The quick data profiling solution you didn't know you had access to

Data profiling brings a lot of benefits and provides a first step into better understanding your data structure and quality. There are a few dedicated tools, but they have associated costs. What if I told you that you might already have access to a data profiling solution? Well, if you are using Excel 2010 and higher, you are in luck. Installing the free Power Query extension for the 2010 and 2013 versions will provide you with 2 simple functions that I will cover below. Versions 2016 and higher, including the 365 version, should already come with Power Query enabled.

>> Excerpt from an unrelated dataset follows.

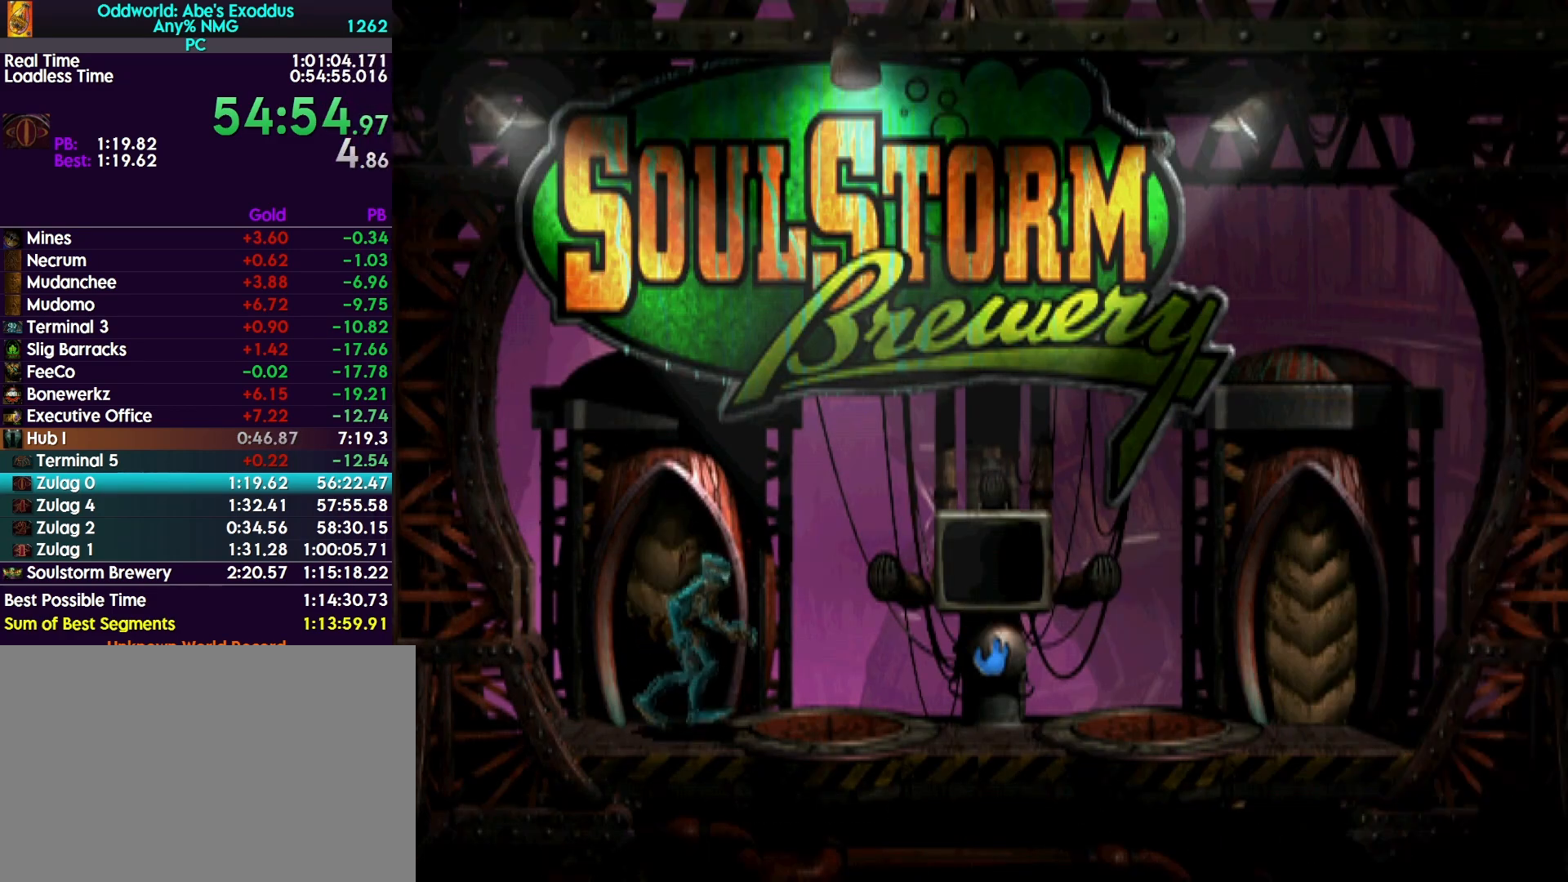
{"buttons": ["DPAD_UP"], "events": [[333, "CROSS", "up"], [333, "R1", "up"], [367, "DPAD_RIGHT", "up"], [500, "DPAD_UP", "down"]]}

You can apply the following data profiling solution to almost any data source. This includes MySQL, SQL Server, Oracle, SAP HANA, Azure, SharePoint list, Salesforce reports or objects, ODBC, oData feed, XML, JSON, a simple Excel or CSV file, and others.

To make it clear, this is NOT a paid advertisement and the views on this solution are of my own.

Without further ado, here is a quick and inexpensive way to perform data profiling on a particular data set:

Table.Profile function

Description: This Power Query function returns a total of 8 columns. The first represents the columns in your data source and the remaining 7 describe the following: min, max, average, standard deviation, count, null count, and distinct count.

How to use it: Create a new “Blank Query” query type and type in the following function

=Table.Profile(#”name of the query you are profiling”)

table profile function

Example:

I’m using the Cost of Living Index for Selected US Cities data set and after separating the urban area into city and state, I’m doing a quick data profiling to better understand the state of this data. Even at a first glance, I’m spotting the following:

In the city field, there is the “Akron OH” value, which is obviously including the state as well
The “Grocery Items” average is way below the rest, which might be correct, but worth analyzing further
There is a value missing in the “Grocery Items” and “State” columns
There are 58 unique “State” values, clearly indicating a data quality issue

table profile data profiling

To keep track of your data quality efforts, here is a free template of a data quality issues log.

Table.Schema function

Description: This function returns a table describing the columns in the table you are profiling. Each row describes the properties of each of your table columns and includes: type name, type kind, nullable, numeric precision, numeric scale, maximum length, and a few others. Feel free to read in detail about each one on MS’ Power Query Syntax site.

How to use it: Create a new “Blank Query” query type and type in the following function

=Table.Schema(#”name of the query you are profiling”)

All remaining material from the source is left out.